ATHENS, Greece (AP) — Developments as tens of thousands of people fleeing war and poverty in their homelands embark on a quest to seek safety in Europe. All times local.
The United Nations' top official for refugees says European Union plans to take in about 160,000 migrants are insufficient, and is urging Europe to provide asylum-seekers with legal immigration options.
Antonio Guterres said the relocation program is a starting point but not enough. Speaking in Athens, he called for the EU to accept more refugees, and expand beyond Syrians, Iraqis and Eritreans.
More than 500,000 refugees or economic migrants have entered Europe this year, four-fifths of whom paid to be smuggled by sea to Greece from Turkey.
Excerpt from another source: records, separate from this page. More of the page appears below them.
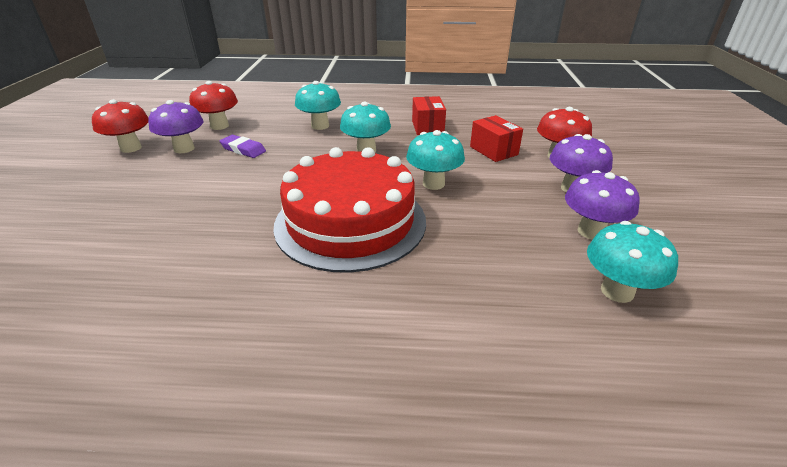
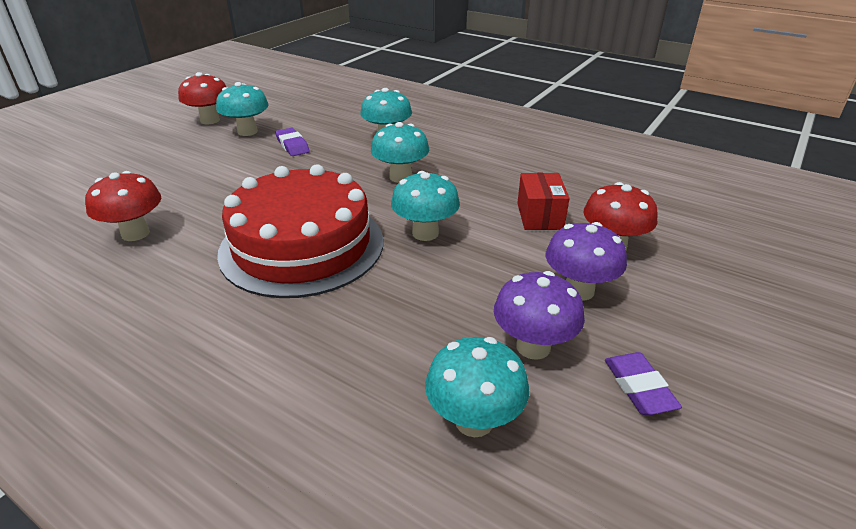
camera: 30 degrees right, 0 degrees up
(184, 149) = (247, 131): purple mushroom -> turquoise mushroom
(219, 126) = (298, 116): red mushroom -> red mushroom (135, 233)
(427, 127) = (497, 167): red box -> none
(671, 232) = (639, 387): none -> purple eraser

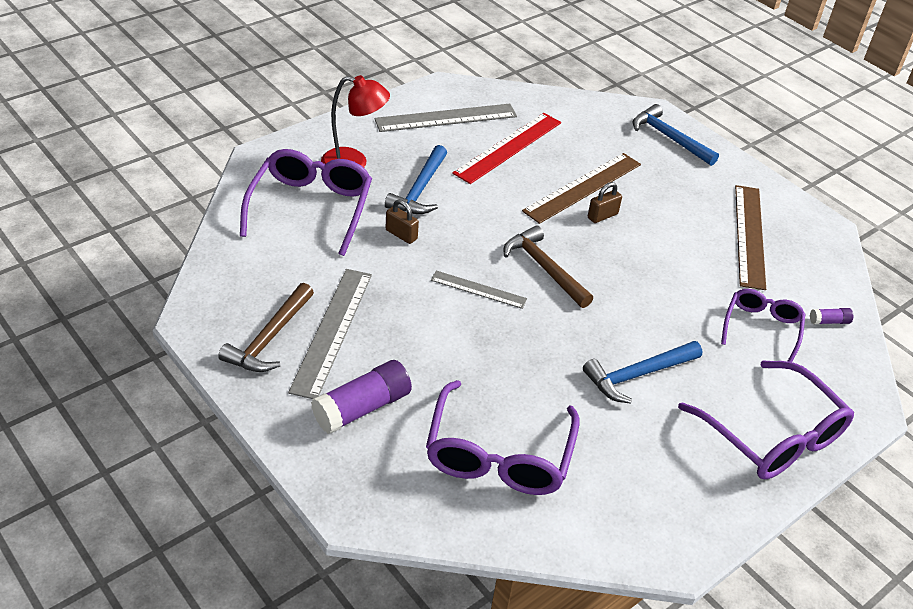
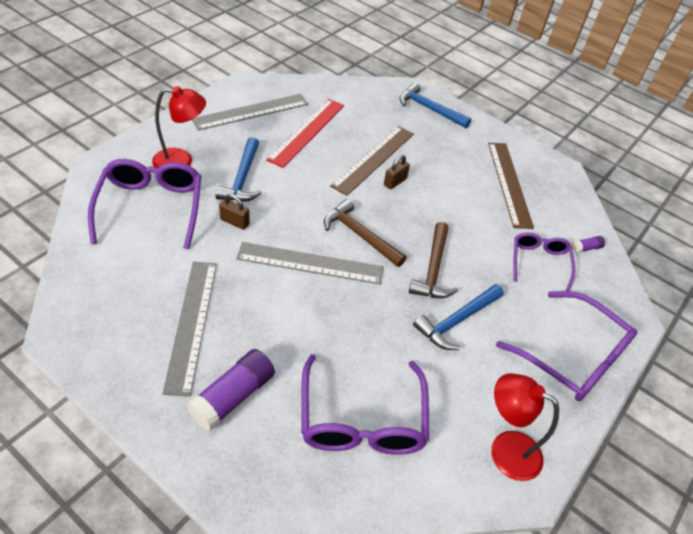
camera: 15 degrees left, 5 degrees up
(269, 338) = (135, 341): brown hammer -> brown hammer (433, 269)
(478, 289) = (310, 263): grey ruler -> grey ruler, size x1.75
(658, 513) = (505, 449): none -> red lamp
Guterres, the U.N. high commissioner for refugees, said that "doesn't make sense" when they could have a legal alternative. He says: "We need to increase substantially the forms of people being able to come to Europe legally."
Hundreds of lawyers, retired judges and academics are urging Britain's government to take in more Syrian refugees, saying the offer of 20,000 is "too low, too slow and too narrow."
The letter published Monday says the U.K.'s offer is "deeply inadequate," noting that in Lebanon — a country of 5 million — there are 1.2 million registered Syrian refugees.
The lawyers say that even though the refugees have a right to legal protection, they are being driven "into the hands of people-smugglers.'"
The lawyers, many of whom have a human rights background, say many members of the European Union make it impossible for people to seek asylum via normal means of travel and that the entire system is dysfunctional.
Greek authorities say they have rescued a total 1,624 refugees and economic migrants who entered the country in dozens of frail boats from neighboring Turkey over the past three days.
The coastguard said Monday that the migrants were picked up at sea in 47 incidents near Greece's eastern Aegean islands of Lesbos, Kos, Chios, Samos, Leros, Agathonissi and Farmakonissi.
Greece is the main entry point to the European Union for hundreds of thousands of people fleeing war and poverty in the Middle East and Africa. The vast majority pay criminal gangs to smuggle them to the eastern islands.